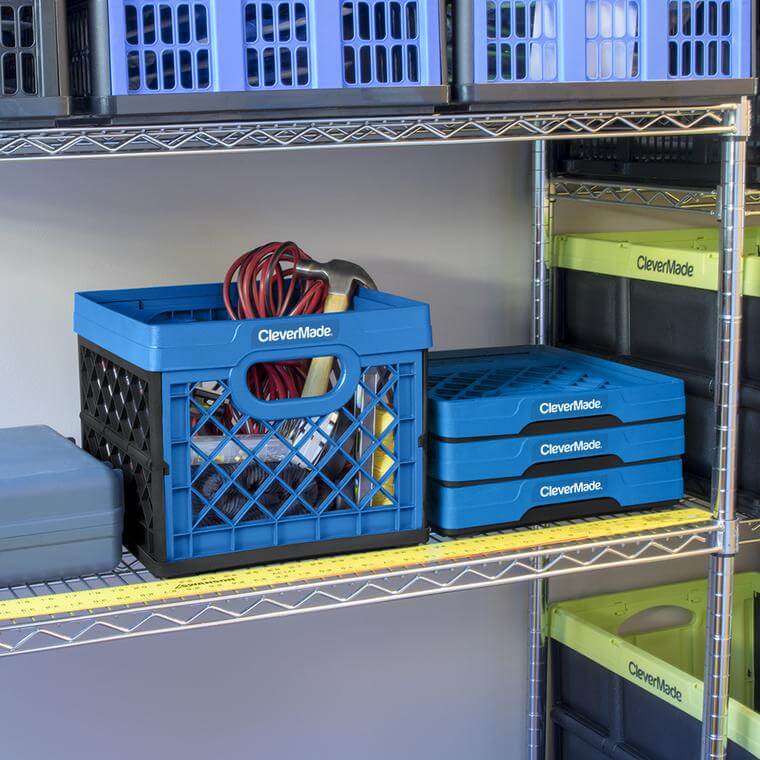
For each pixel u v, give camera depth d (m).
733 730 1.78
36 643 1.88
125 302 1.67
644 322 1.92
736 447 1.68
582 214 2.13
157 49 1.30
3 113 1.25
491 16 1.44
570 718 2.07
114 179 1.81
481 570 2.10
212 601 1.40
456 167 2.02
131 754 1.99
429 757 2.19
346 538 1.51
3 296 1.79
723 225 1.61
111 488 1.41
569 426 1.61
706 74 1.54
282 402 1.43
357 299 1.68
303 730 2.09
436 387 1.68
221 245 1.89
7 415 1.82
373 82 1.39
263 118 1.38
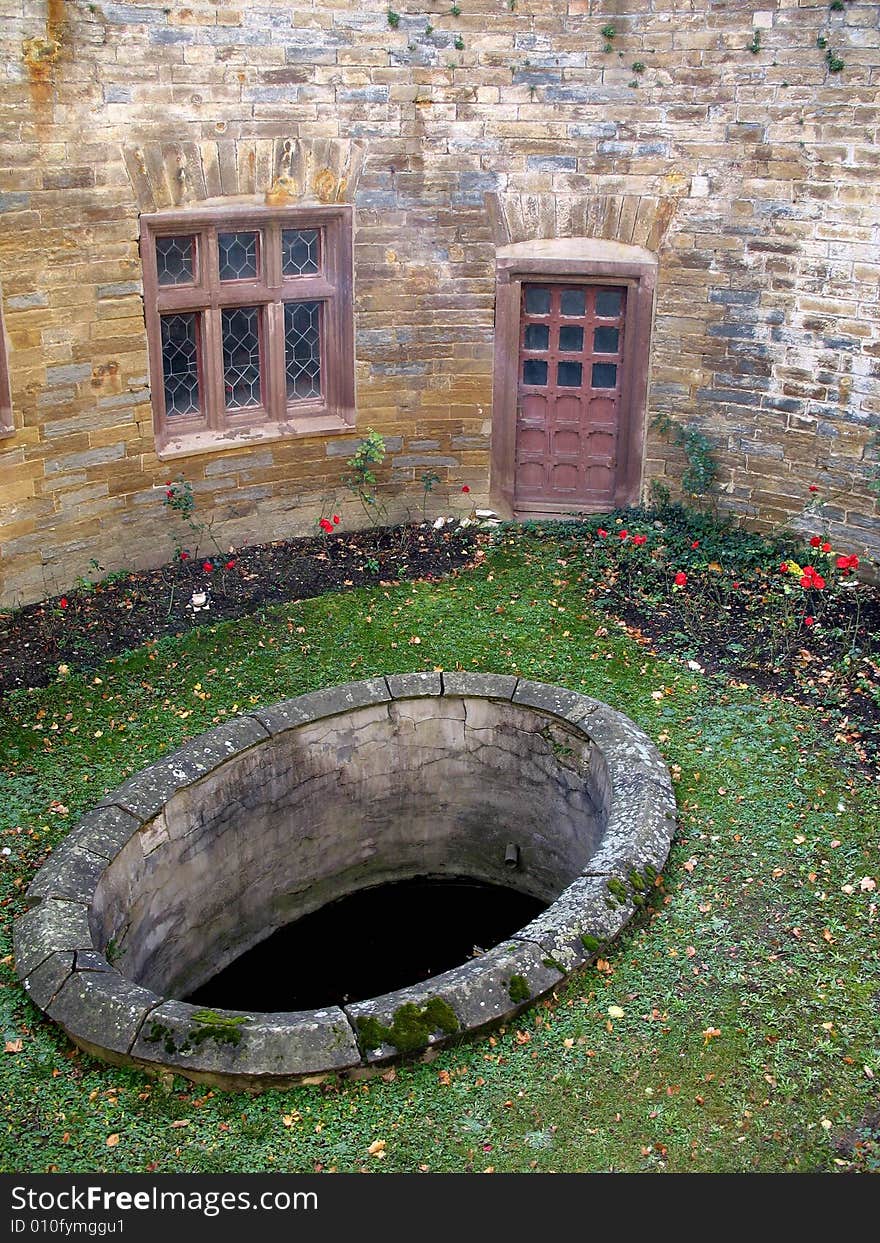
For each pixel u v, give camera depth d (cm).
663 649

-=-=-

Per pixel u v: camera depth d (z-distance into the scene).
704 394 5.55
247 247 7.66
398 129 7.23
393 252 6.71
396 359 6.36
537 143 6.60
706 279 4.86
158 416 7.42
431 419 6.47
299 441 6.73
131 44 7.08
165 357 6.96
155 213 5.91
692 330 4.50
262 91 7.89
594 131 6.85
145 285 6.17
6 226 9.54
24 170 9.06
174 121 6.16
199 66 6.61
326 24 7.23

-=-=-

# Goal of the exercise
With the line holding "537 143 6.60" as the first and the line holding "326 24 7.23" as the last, set down that range of the entries above exactly, and nothing else.

# Result
537 143 6.60
706 279 4.86
158 416 7.42
431 419 6.47
299 441 6.73
131 44 7.08
165 357 6.96
155 213 5.91
692 330 4.50
262 91 7.89
594 131 6.85
145 285 6.17
6 226 9.54
24 170 9.06
174 121 6.16
199 66 6.61
326 24 7.23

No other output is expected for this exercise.